I think I’m liking this kid though. With tricks like his first line and that switch 180 to 5-0 on the yellow rail, combined with the Diamond Head, brought to mind POL-era Henry Sanchez. And I mean that in the most non-racist way possible, I swear. Some tricks were pretty gross-looking, like the cab b/s lip on the ledge and the fakie lipslide tricks up the loading dock, and the switch tailslide 270 shove-it body varial (?) I’m kind of half-and-half on, but like Torey Pudwill, Alvarez seems like he’s putting some thought into his skating which I’m always a fan of. It was even cool to me how he landed horizontal on the bank with the fakie flip and half-cab flip.
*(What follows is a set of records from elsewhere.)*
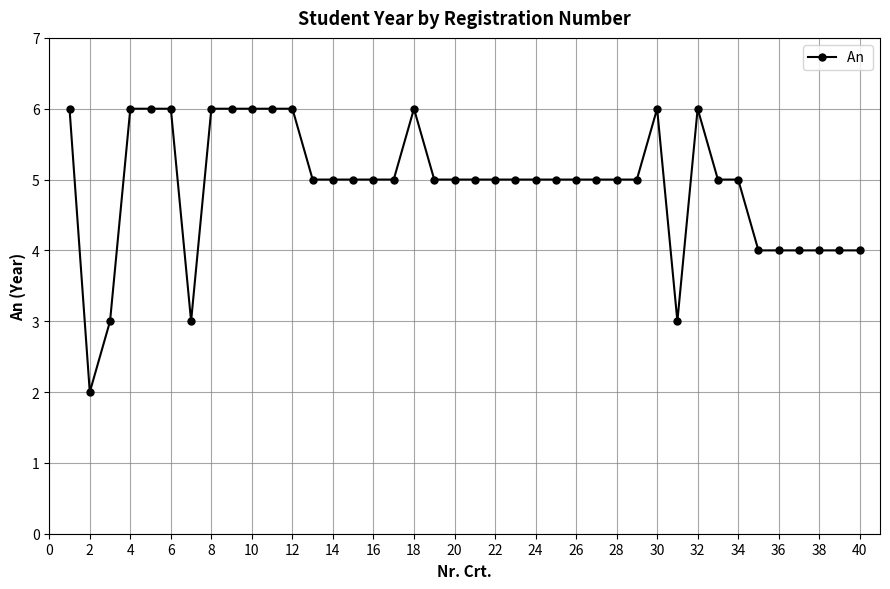

Reading left to right, extract all data points from this chart.

6	2	3	6	6	6	3	6	6	6	6	6	5	5	5	5	5	6	5	5	5	5	5	5	5	5	5	5	5	6	3	6	5	5	4	4	4	4	4	4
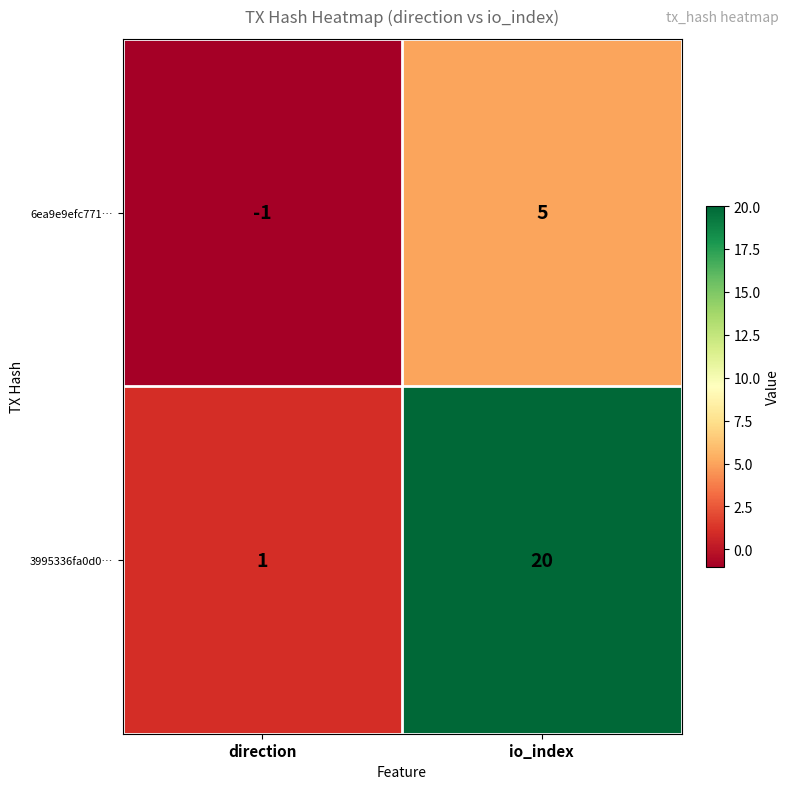

List the series in order of their peak value, highest first.

3995336fa0d0…, 6ea9e9efc771…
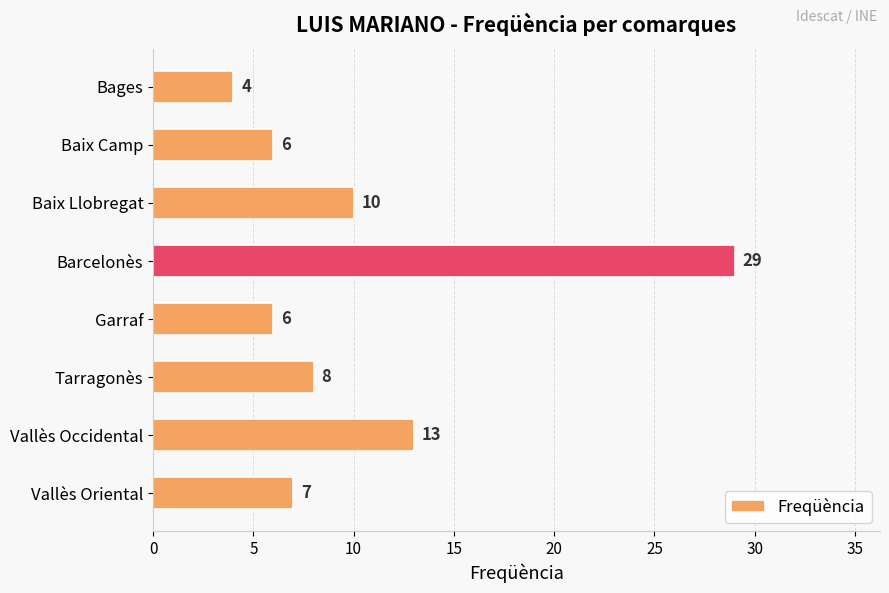

How many categories are shown in the chart?

8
So yeah. I wished there was more of his celebrated switch transition skating, but a few of those tricks (b/s lipslide to bluntslide, fakie bigspin bluntslide) were gold and the waterslide guitar hero moment was pretty inspired. Mike Mo and Malto are good and all, and I’m a fan of their skating, but it’s cool to me that an institution like Girl/Choco is still down to put on a kid like this who doesn’t land every trick the same exact way and has a little upper-body spaz. You know? Paco had Chico and Mulder next to Paulo and Gabe.